Virginia Beach, VA - Another side-effect of soaring gas prices is the effect it's having on home care for seniors and people with disabilities. Lakeisha Branch, Virginia Beach, is a personal care attendant, and making the half-hour trip to her client's home, sometimes twice a day, is putting her in a pinch. Like most PCAs, Branch makes less than $9 an hour, mileage not included. That's a rate set by the state budget, and Branch says gas costs are hitting so hard that even her client is calling Richmond for help.

"She's voiced her opinion plenty of times for raises and stuff, but that's a process we have to go through as caregivers to get that if we want that."

Branch could take the bus, but that would turn her 30-minute commute into a three-hour trip. With children of her own, she can't leave earlier, so using public transportation would leave her client without care until later in the day.
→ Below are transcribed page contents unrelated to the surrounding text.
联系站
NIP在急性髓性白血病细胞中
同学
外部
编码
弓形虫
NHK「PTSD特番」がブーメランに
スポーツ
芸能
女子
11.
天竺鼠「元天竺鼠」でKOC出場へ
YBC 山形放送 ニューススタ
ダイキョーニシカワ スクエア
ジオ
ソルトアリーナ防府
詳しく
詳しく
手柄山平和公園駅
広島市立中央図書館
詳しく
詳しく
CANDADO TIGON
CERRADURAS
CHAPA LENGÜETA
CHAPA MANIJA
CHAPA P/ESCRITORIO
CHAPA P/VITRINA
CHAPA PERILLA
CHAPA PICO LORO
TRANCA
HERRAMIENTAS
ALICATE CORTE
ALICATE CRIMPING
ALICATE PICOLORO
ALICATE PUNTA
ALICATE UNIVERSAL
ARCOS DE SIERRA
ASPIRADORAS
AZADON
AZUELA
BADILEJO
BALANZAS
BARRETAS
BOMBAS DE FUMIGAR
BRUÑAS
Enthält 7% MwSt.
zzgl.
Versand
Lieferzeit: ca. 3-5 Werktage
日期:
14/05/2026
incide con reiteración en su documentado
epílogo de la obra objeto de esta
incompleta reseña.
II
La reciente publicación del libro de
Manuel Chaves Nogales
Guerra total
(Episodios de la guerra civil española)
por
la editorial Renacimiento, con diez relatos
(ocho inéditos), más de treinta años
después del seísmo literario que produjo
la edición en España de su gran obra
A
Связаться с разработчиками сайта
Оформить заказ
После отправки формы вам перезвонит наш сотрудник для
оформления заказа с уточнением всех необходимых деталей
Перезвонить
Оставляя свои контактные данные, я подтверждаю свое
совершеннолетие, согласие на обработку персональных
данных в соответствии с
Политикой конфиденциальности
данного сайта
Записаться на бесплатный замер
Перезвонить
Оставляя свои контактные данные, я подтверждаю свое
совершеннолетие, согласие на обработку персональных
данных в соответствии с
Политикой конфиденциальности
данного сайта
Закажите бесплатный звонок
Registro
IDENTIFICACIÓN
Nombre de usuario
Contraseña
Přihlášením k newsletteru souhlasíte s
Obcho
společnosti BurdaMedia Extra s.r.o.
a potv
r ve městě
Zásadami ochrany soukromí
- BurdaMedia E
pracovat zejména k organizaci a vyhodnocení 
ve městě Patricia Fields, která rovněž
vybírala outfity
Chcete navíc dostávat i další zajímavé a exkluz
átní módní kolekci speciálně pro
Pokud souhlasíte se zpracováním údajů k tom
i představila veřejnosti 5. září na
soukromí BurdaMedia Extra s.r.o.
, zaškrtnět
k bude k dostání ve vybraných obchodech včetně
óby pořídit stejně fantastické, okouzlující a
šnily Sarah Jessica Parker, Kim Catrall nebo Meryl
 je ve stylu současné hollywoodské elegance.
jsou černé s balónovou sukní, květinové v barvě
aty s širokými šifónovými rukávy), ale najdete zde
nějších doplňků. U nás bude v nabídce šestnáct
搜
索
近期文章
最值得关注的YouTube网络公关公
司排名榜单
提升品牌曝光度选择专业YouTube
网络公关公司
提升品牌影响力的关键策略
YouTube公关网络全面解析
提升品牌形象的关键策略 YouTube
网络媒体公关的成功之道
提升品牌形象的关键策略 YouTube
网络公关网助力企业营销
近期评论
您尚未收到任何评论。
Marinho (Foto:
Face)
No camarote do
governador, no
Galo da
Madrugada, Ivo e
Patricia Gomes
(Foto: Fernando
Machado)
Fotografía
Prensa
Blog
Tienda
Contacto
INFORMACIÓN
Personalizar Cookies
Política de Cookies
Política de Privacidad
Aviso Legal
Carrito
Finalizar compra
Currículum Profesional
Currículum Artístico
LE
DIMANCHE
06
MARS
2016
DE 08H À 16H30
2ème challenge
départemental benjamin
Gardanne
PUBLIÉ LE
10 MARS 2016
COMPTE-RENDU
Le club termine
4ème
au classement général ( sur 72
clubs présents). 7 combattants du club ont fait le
"I had to discuss that with her, because on certain days she wants to go to breakfast at her community room in the morning, and she wants to be there on time. She can't be going to breakfast at 11 o'clock -- it's lunch time then! And who wants to be laying in bed until 11 o'clock?"

Branch and her husband share a single vehicle, and he works two jobs. They spend as much on gas as groceries, and if gas prices keep going up, she says she'll have no choice but to take the bus and collect empty cans on her way to the bus stop to turn in for the deposit.